_Exercise directions_
Only one stretch of the records below is wanted: the lines from the one holding "right shoulder: (477, 259)" through the one holding "left back paw: (584, 330)". Return it exactly, both ends included.

━━━ Records shown ━━━

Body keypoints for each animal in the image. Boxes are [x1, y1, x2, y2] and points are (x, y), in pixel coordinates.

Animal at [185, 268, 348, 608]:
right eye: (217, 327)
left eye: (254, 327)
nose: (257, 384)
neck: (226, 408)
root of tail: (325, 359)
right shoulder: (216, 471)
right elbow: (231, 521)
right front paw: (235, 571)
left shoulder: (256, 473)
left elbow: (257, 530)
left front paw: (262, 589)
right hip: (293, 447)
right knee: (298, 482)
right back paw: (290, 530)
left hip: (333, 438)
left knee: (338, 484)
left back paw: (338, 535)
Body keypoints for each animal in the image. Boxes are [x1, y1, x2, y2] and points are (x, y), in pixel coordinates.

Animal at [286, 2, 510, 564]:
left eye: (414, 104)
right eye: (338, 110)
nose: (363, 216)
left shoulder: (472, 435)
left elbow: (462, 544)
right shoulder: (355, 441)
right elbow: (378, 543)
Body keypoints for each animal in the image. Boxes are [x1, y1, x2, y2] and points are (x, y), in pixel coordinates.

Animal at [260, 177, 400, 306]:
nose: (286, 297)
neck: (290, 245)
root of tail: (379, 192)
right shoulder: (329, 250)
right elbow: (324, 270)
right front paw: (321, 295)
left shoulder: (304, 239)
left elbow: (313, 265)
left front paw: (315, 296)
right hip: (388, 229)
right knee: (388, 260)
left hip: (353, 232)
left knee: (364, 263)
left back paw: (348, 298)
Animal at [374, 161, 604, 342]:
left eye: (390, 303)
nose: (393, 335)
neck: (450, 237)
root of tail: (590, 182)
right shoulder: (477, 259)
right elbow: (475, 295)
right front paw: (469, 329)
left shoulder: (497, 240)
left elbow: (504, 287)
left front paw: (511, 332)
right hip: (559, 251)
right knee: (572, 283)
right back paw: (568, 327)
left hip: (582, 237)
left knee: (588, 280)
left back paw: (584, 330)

━━━
━━━ Records shown ━━━

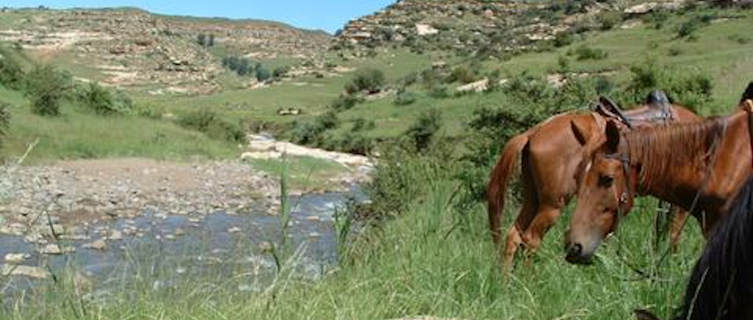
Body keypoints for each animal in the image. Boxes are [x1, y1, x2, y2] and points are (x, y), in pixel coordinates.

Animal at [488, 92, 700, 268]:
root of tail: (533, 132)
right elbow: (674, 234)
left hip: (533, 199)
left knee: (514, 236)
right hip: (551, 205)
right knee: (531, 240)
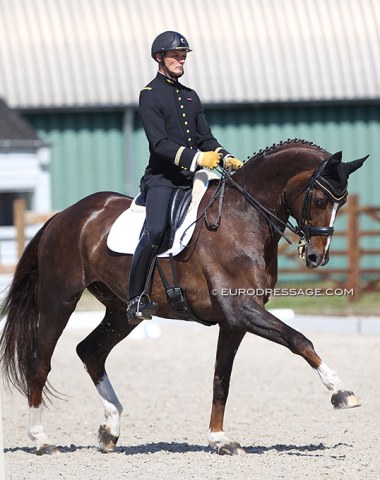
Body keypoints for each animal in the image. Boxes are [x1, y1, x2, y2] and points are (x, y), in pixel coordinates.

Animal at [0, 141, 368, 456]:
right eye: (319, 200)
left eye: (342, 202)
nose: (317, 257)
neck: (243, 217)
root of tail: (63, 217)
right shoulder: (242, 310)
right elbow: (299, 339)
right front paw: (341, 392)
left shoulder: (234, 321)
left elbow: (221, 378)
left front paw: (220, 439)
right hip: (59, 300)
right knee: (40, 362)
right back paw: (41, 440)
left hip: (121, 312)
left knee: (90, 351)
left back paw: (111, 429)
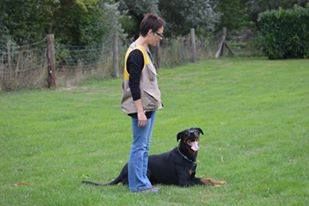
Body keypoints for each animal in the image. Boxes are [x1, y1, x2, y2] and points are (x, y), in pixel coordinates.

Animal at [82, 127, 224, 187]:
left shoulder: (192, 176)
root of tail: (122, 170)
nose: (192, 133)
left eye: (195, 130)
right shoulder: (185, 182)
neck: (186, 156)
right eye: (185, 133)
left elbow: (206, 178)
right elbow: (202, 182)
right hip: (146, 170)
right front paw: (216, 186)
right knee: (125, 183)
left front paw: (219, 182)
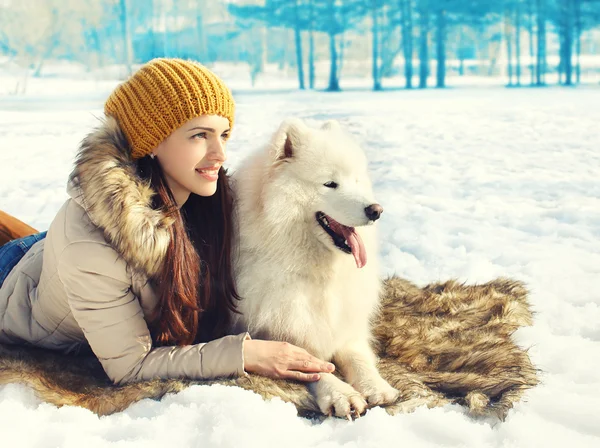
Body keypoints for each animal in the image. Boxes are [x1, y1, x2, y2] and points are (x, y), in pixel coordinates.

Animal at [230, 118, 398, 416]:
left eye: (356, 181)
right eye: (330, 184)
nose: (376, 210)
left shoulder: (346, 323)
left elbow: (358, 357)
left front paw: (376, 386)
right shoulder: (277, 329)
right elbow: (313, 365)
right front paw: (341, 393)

━━━

_Result of this task_
right shoulder: (477, 259)
right elbow: (475, 295)
right front paw: (469, 329)
left shoulder: (497, 240)
left elbow: (504, 287)
left front paw: (511, 332)
right hip: (559, 251)
right knee: (572, 283)
right back paw: (568, 327)
left hip: (582, 237)
left knee: (588, 280)
left back paw: (584, 330)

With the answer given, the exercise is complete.